▶ **EXTRACTED RECORDS**

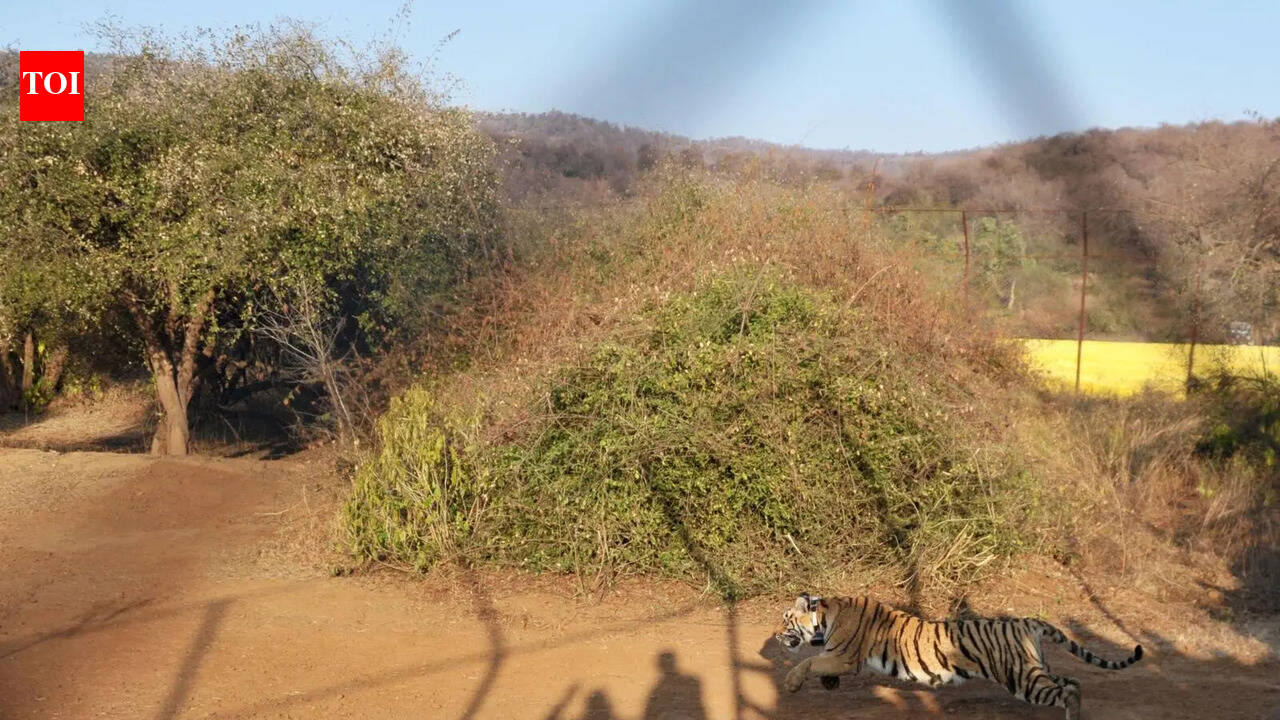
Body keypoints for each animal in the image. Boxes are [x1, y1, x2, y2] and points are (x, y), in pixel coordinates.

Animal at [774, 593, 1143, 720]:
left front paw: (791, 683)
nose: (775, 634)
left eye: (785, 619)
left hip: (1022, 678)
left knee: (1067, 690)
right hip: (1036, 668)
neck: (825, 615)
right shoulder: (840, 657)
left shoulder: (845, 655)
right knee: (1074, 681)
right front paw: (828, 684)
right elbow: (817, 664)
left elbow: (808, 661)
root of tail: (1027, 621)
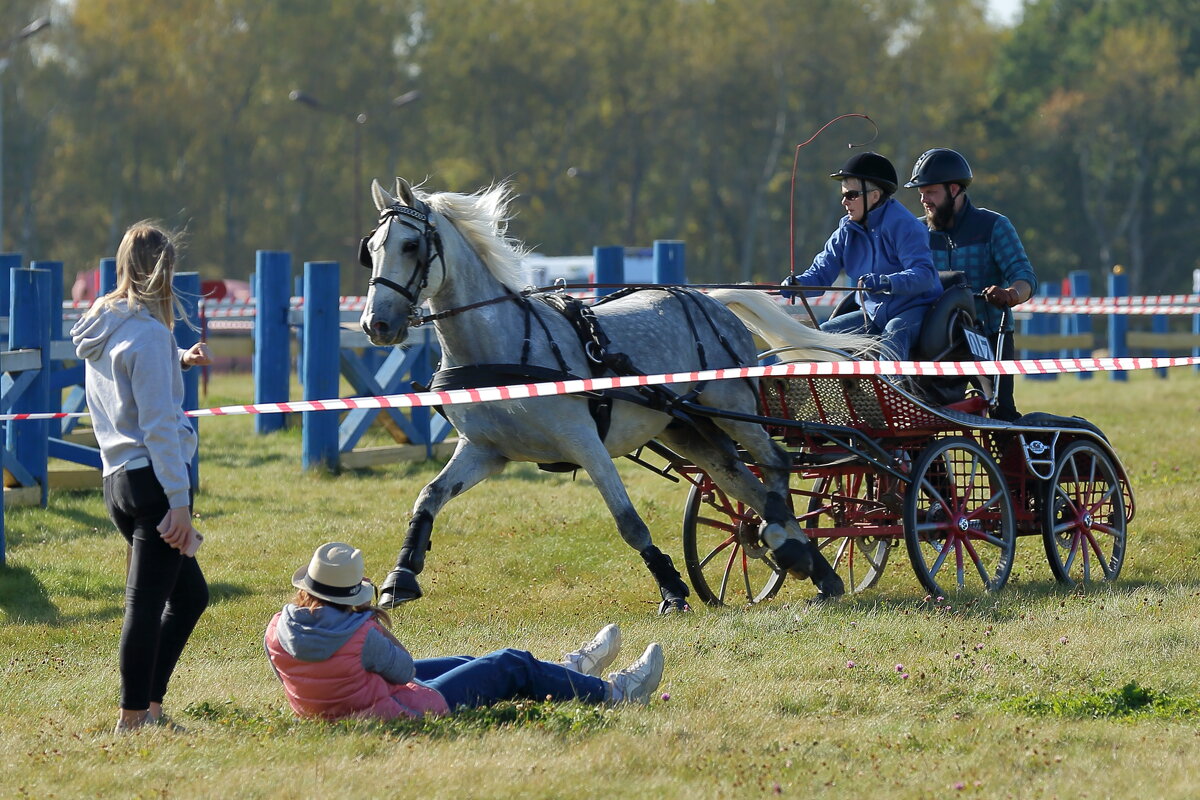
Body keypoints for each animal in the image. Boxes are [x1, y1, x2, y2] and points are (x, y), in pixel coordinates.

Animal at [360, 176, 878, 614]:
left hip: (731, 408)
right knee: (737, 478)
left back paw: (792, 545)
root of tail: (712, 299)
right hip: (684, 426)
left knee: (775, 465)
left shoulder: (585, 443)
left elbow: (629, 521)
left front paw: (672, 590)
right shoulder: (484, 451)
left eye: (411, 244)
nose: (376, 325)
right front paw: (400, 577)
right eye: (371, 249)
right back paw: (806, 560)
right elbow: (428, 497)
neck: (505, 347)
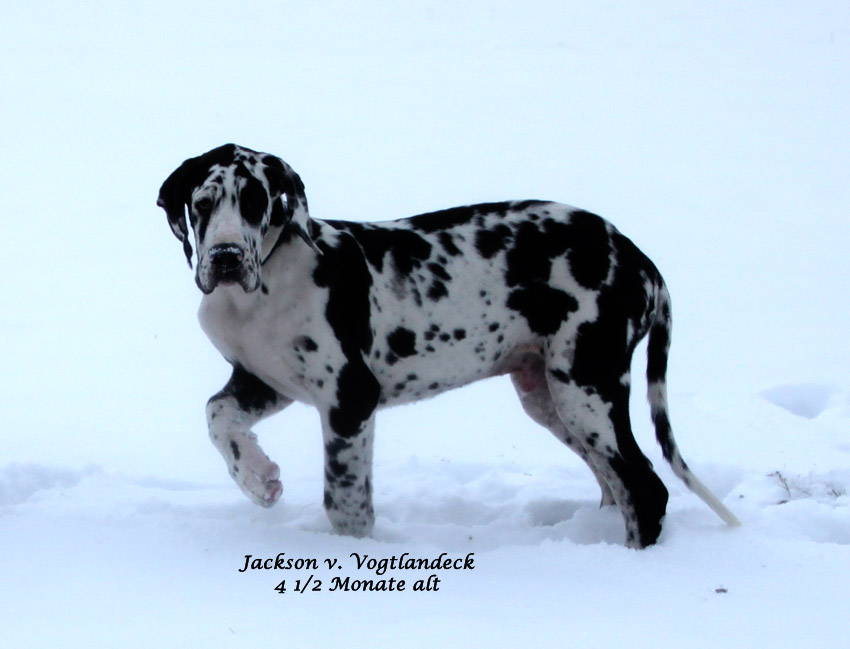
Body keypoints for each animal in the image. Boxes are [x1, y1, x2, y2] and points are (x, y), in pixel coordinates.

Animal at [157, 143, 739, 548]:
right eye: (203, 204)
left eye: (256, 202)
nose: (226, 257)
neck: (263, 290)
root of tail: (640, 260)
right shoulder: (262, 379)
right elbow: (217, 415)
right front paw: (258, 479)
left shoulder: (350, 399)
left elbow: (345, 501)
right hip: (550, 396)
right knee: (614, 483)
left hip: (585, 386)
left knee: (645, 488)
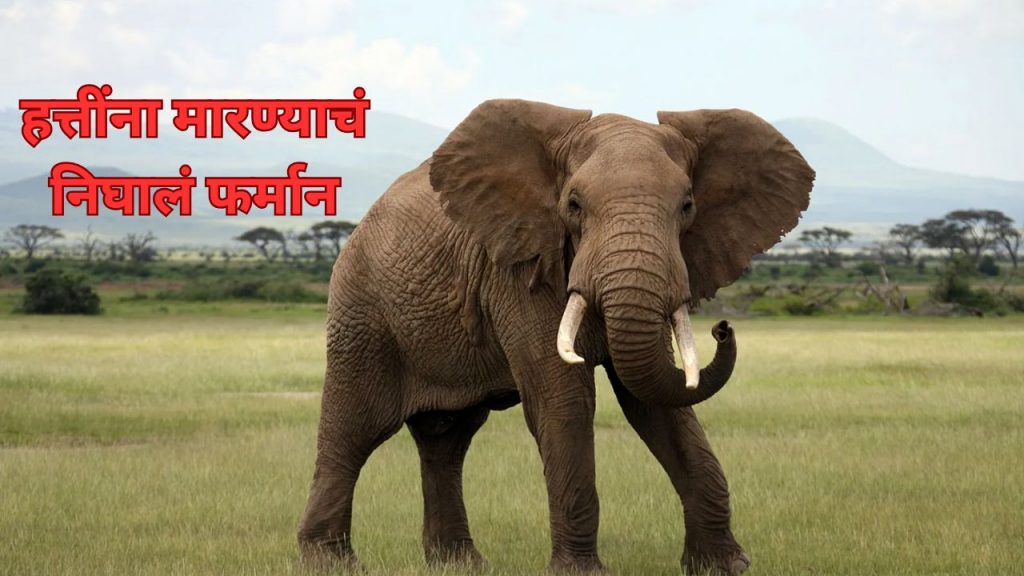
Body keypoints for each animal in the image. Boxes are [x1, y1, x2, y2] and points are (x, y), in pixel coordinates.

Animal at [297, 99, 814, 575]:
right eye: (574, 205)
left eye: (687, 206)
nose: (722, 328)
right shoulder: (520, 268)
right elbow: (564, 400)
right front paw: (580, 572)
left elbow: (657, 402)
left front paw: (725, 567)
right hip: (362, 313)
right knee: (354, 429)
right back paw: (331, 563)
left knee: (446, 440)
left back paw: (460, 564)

▶ **WORK ORDER**
Copy out, without any pictures, the lines of the records above from the one containing "right eye: (371, 249)" through the final line, both ends included.

▶ **WORKED SOLUTION**
right eye: (371, 249)
right back paw: (806, 560)
right elbow: (428, 497)
neck: (505, 347)
Body keypoints for each animal in the image. Boxes are [x1, y1, x2, y2] and points are (x, y), in pixel coordinates.

Animal at [157, 143, 739, 548]:
right eye: (203, 204)
left eye: (256, 202)
nose: (226, 257)
neck: (263, 290)
root of tail: (640, 260)
right shoulder: (262, 379)
right elbow: (217, 415)
right front paw: (258, 479)
left shoulder: (350, 399)
left elbow: (345, 501)
right hip: (550, 396)
right knee: (614, 483)
left hip: (585, 386)
left knee: (645, 488)
Body keypoints for each animal in the image. Boxes are [x1, y1, x2, y2] and points are (x, y), in pixel coordinates.

Animal at [297, 99, 814, 575]:
right eye: (574, 205)
left eye: (687, 206)
nose: (722, 328)
right shoulder: (520, 268)
right elbow: (564, 400)
right front paw: (580, 572)
left elbow: (657, 402)
left front paw: (725, 567)
right hip: (362, 313)
right knee: (354, 429)
right back paw: (331, 563)
left knee: (446, 440)
left back paw: (460, 564)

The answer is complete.